To address these issues, fractal analysis has been applied by previous investigators to a large variety of healthy or pathologic vascular networks whose fractal dimensions have been sought.
A review of the results selleck inhibitor obtained on healthy vascular networks first shows that no consensus has emerged about whether normal networks must be considered as fractals or not.
Based on a review of previous theoretical work an vascular morphogenesis, we argue that these Nirogacestat clinical trial divergences are the signature of a two-step morphogenesis process, where vascular networks form via progressive penetration of arterial and venous quasi-fractal arborescences into a pre-existing homogeneous capillary mesh. Adopting this perspective, we study the multi-scale behavior of generic patterns (model structures constructed as the superposition of homogeneous meshes and quasi-fractal trees) and of healthy intracortical networks in order to determine the artifactual and true components of their multi-scale behavior. We demonstrate that,
at least in the brain, healthy vascular structures are a superposition of two components: at low scale, a mesh-like capillary component which becomes homogeneous and space-filling over a cut-off length of order of its characteristic length; at larger scale, quasi-fractal branched (tree-like) structures. Such complex structures are consistent with all previous studies on the multi-scale behavior of vascular structures at different scales, resolving the apparent contradiction about their fractal nature.

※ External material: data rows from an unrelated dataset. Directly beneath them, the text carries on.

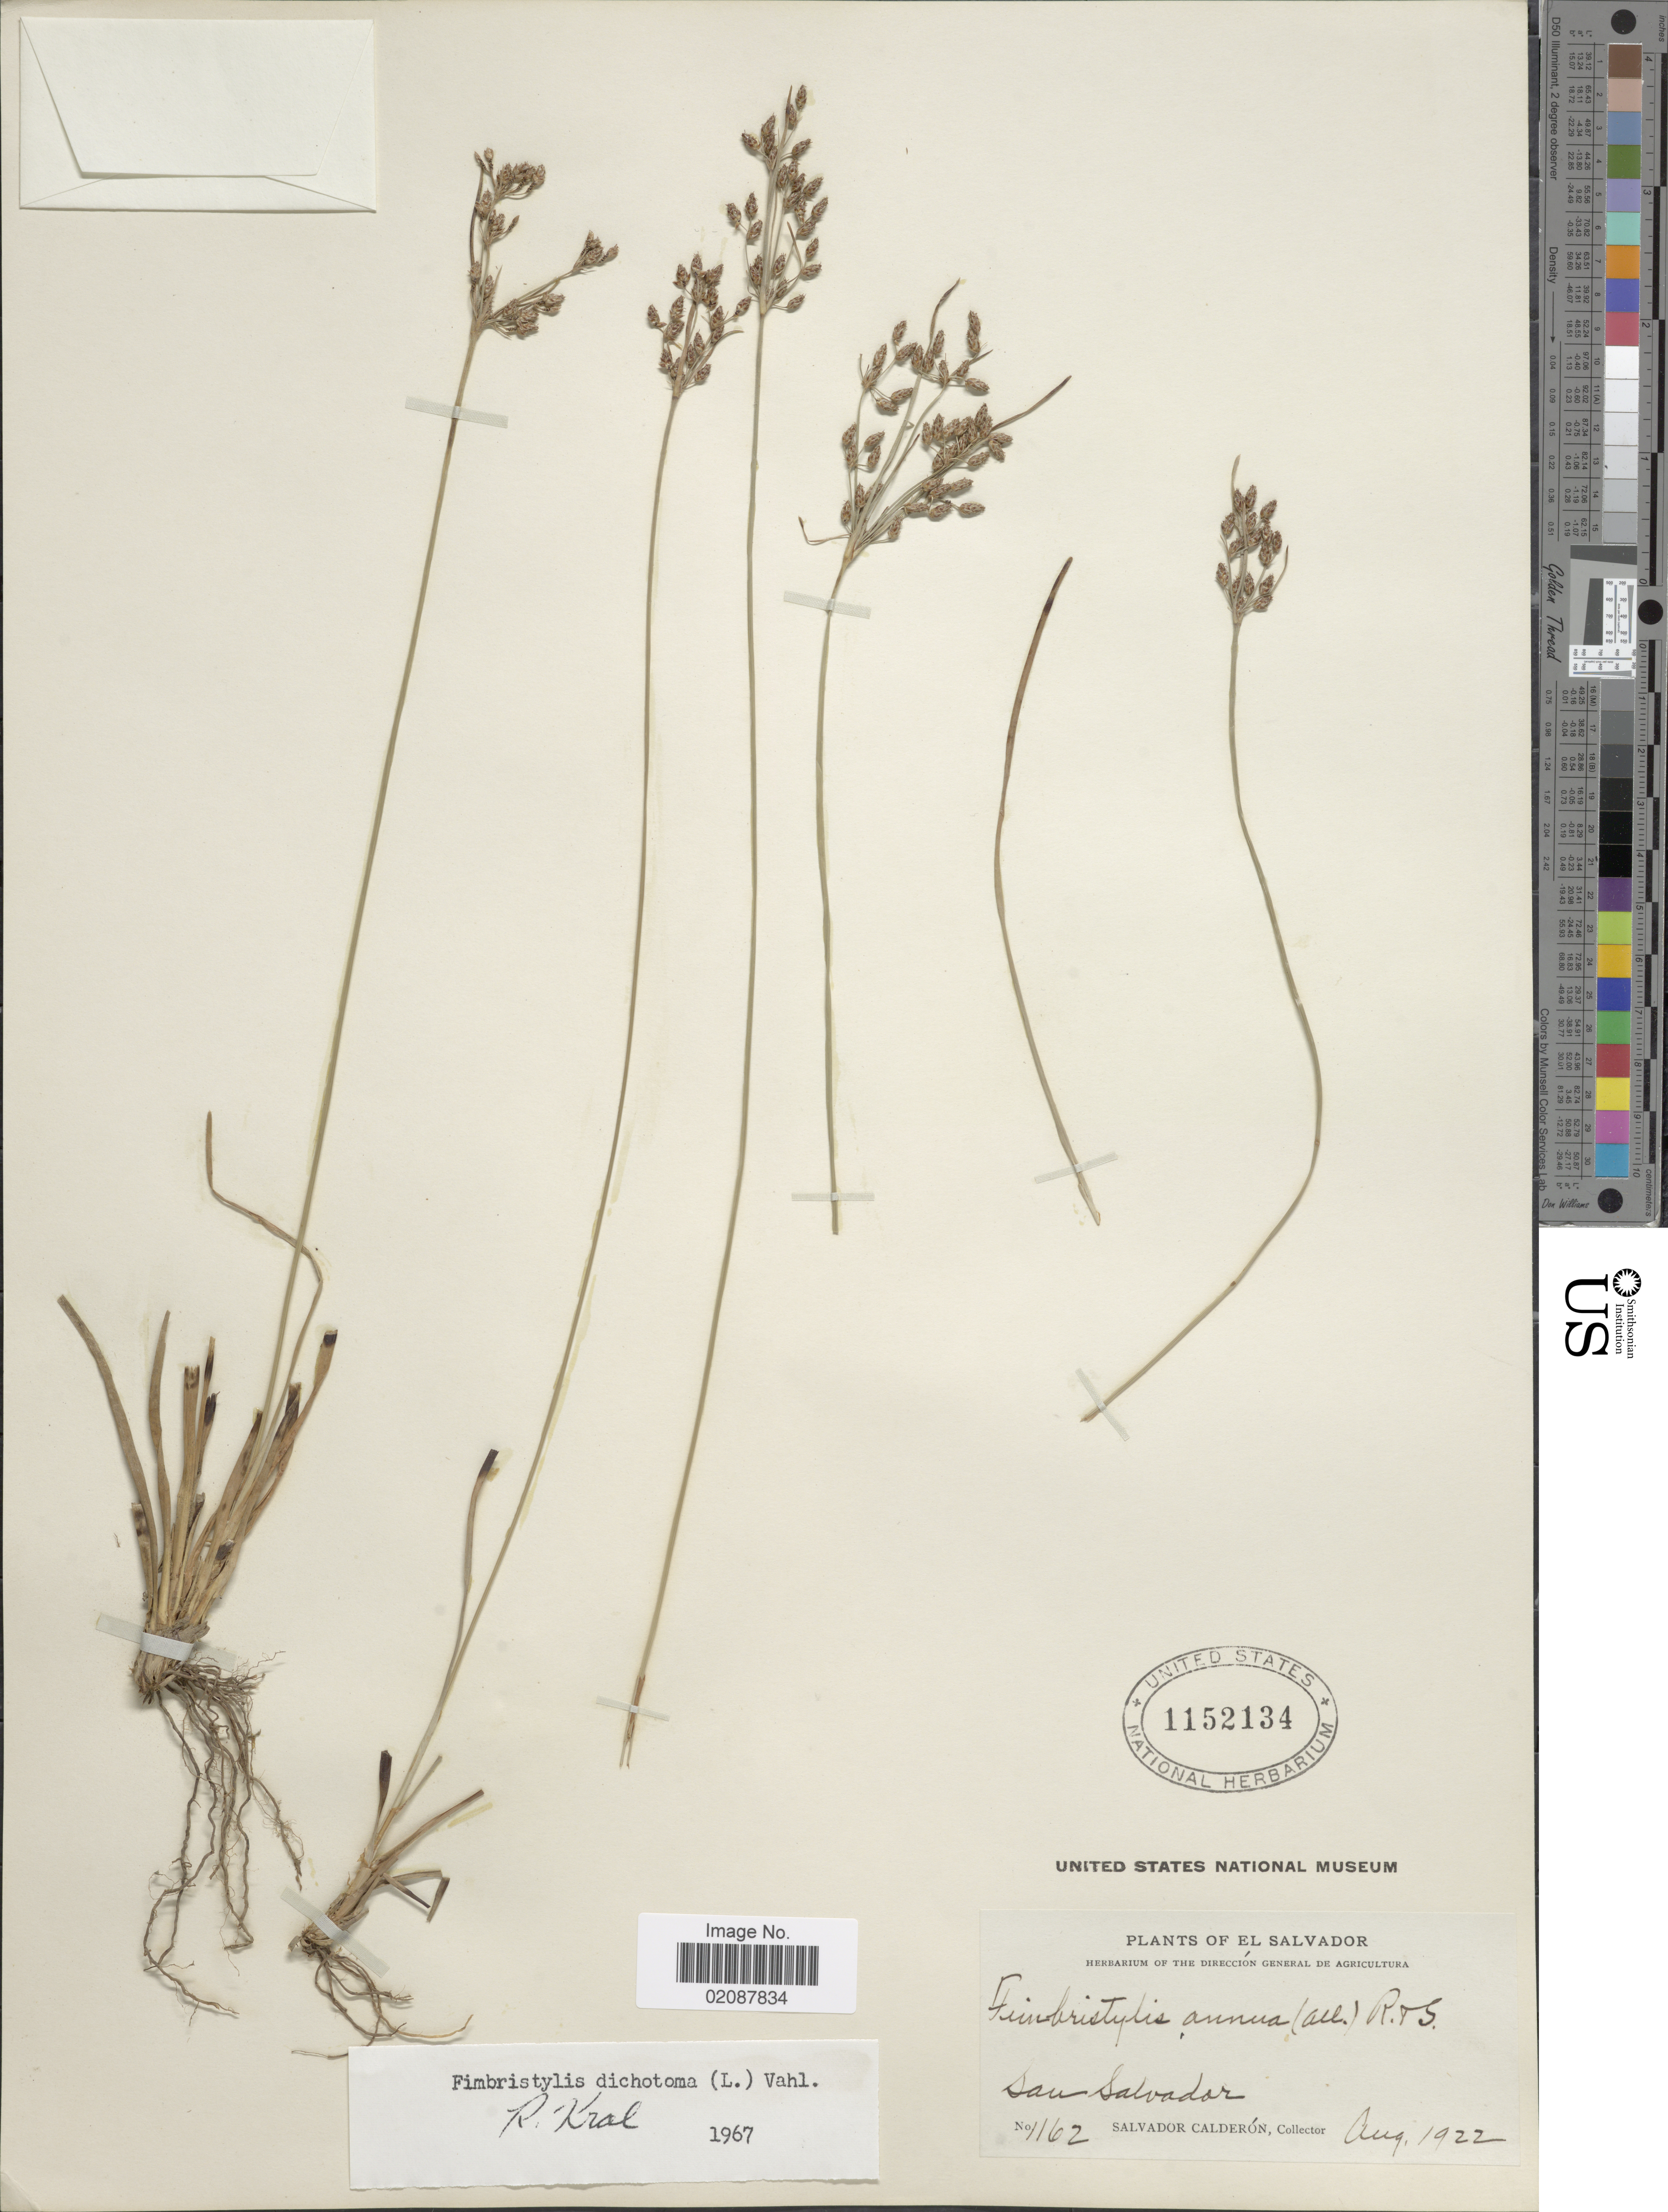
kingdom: Plantae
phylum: Tracheophyta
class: Liliopsida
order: Poales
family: Cyperaceae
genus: Fimbristylis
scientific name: Fimbristylis dichotoma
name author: (L.) Vahl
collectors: S. Calderón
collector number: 1162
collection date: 1922-08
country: El Salvador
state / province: San Salvador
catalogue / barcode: US 1152134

Consequences regarding the way fractal analysis of vascular networks should be conducted to provide meaningful results are presented. Finally,
consequences for vascular morphogenesis or hemodynamics are discussed, as well as implications in case of pathological conditions, such as cancer. (C) 2009 Elsevier Ltd. All rights reserved.”
“To analyze the small-conductance see more calcium-dependent K+ current observed in dopaminergic neurons of the rat midbrain, we have developed a new dynamic current clamping method that incorporates recording of intracellular Ca2+ levels. As reported earlier, blocking the small-conductance current with apamin shifted the firing modes of dopaminergic neurons and changed the firing rate and spike afterhyperpolarization. We modeled the kinetic properties of the current and assessed the model in a real-time computational system. Here, we show that the spike afterhyperpolarization is regulated by the small-conductance current, an effect that is observed in dopaminergic neurons.